13 Y oí a cuanta criatura hay en el cielo, y en la tierra, y debajo de la tierra y en el mar, a todos en la creación, que cantaban: «¡Al que está sentado en el trono y al Cordero, sean la alabanza y la honra, la gloria y el poder, por los siglos de los siglos!»
14 Los cuatro seres vivientes exclamaron: «¡Amén!», y los ancianos se postraron y adoraron.

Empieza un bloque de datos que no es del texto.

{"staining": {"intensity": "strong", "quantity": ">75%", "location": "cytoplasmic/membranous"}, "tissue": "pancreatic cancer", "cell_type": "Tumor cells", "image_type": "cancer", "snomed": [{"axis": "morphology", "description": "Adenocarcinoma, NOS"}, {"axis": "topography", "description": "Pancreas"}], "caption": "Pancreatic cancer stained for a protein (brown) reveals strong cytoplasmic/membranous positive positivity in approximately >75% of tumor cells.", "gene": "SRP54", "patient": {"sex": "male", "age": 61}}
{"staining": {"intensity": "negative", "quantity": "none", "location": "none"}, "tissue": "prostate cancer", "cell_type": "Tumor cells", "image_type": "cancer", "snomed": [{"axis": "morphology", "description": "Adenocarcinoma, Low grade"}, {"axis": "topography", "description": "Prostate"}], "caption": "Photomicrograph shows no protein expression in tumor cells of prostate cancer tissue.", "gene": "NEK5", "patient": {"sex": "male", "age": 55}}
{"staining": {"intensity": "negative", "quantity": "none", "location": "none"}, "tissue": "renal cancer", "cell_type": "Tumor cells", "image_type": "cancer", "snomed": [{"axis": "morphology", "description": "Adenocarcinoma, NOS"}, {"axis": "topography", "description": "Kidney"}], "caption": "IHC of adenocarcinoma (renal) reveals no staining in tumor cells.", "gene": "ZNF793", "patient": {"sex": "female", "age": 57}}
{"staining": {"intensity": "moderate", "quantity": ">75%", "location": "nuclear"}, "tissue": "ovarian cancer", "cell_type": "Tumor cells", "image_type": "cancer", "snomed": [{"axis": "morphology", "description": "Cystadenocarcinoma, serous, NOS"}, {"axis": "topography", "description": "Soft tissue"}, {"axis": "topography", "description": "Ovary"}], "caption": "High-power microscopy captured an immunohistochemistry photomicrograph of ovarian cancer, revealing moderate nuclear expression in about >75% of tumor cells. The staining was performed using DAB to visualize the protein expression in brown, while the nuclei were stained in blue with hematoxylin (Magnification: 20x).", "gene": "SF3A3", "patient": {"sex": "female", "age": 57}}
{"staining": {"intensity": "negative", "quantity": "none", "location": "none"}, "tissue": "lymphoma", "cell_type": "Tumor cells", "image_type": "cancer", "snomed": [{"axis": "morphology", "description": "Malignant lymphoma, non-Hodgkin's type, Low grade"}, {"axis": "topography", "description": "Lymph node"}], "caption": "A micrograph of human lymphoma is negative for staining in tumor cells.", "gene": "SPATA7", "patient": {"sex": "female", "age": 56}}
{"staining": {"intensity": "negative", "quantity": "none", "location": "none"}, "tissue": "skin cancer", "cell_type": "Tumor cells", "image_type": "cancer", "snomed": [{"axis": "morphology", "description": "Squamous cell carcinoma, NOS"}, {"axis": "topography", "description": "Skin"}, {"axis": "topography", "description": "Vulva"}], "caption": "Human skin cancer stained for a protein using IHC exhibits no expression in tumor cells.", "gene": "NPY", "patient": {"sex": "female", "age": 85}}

Tómate un momento para reflexionar sobre lo que has leído y orar a Dios en respuesta.
INTERCESIÓN
“Cada uno tenía un arpa y copas llenas de incienso, que son las oraciones del pueblo de Dios.” (Apocalipsis 5: 8b)
“Cuando hubieron orado, el lugar en que estaban congregados tembló; y todos fueron llenos del Espíritu Santo, y hablaban con denuedo la palabra de Dios”. (Hechos 4:31)
ORACIÓN
Orar por la vida de oración de los cristianos. Pedirle al Espíritu Santo que instruya a los creyentes para orar con pasión, vigilancia, fe y audacia.
Orar para que las iglesias se conviertan en iglesias que oran.
Orar para que la iglesia ayune y ore por el perdido.
Orar para que los creyentes en su iglesia sean llenos por el Espíritu y que puedan hablar la palabra de Dios con gallardía.